For investors, Stryde71 offers the prospect of participating in syndicated early-stage deals alongside the platform’s wider range of private market investments. For startups, it provides access to a growing pool of angel capital supported by fintech infrastructure — rather than relying solely on informal angel groups or standalone funds.
Abu Dhabi’s Hub71, which incubated Qora71 from launch, sees the sale as validation of its role in fostering early-stage capital mechanisms. “The launch of Stryde71 reflects both the success of the initiative and the broader mission to strengthen Abu Dhabi’s capital landscape,” said Basma Ahmed AlBadi AlDhaheri, Head of Value Creation at Hub71.

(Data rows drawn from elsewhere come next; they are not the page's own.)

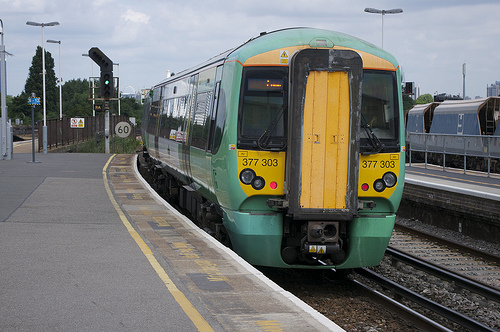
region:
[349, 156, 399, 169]
number on train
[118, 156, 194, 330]
yellow line on platform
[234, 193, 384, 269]
front of train is green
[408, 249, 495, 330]
three tracks on ground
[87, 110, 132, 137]
number 60 on fence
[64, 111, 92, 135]
sign on fence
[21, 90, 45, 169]
pole on the sidewalk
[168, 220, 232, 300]
yellow words on platform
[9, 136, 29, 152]
street along fence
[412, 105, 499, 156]
silver train on other side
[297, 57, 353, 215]
The front is yellow.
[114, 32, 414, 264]
The train is green and yellow.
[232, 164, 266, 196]
The light is off.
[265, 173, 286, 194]
The light is red.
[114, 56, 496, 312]
The train is on the track.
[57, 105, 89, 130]
The sign is white.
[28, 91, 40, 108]
The sign is blue.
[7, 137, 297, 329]
The sidewalk is gray.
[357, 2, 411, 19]
The light is off.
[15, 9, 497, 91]
The sky is overcast.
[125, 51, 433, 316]
train at the train station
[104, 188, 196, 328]
a yellow painted line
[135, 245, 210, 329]
a yellow painted line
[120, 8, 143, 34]
clouds in the sky.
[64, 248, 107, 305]
crack in the concrete.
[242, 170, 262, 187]
lights on the train.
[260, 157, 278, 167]
numbers on the train.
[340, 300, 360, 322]
pebbles near the tracks.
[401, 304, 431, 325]
track made of steel.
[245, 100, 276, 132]
window on the train.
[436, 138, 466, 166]
railing on the platform.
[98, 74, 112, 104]
traffic light near platform.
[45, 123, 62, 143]
fence near the platform.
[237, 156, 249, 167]
The number is black.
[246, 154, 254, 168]
The number is black.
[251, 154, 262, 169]
The number is black.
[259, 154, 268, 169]
The number is black.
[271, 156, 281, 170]
The number is black.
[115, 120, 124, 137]
The number is black.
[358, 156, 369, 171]
The number is black.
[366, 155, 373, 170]
The number is black.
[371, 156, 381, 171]
The number is black.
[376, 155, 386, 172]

Salem’s career reflects the region’s increasingly interconnected tech, finance, and energy ecosystems. After leading Swvl’s financial strategy through its ultimately troubled Nasdaq listing in 2021, Salem went on to join ADNOC Drilling — part of Abu Dhabi’s oil and gas giant ADNOC — before pivoting into the angel investing scene with Qora71.
His exit now underlines a wider challenge for angel syndicates in emerging ecosystems: building scale and deal flow is difficult without institutional backing or integration into larger structures. Platforms like Stryde, with compliance frameworks and broader investor bases, may prove better placed to turn early traction into long-term market share.
For Stryde, the test will now be whether its hybrid model of regulated private markets combined with startup syndicates can deliver meaningful returns for investors — and sustained funding for the region’s next generation of startups.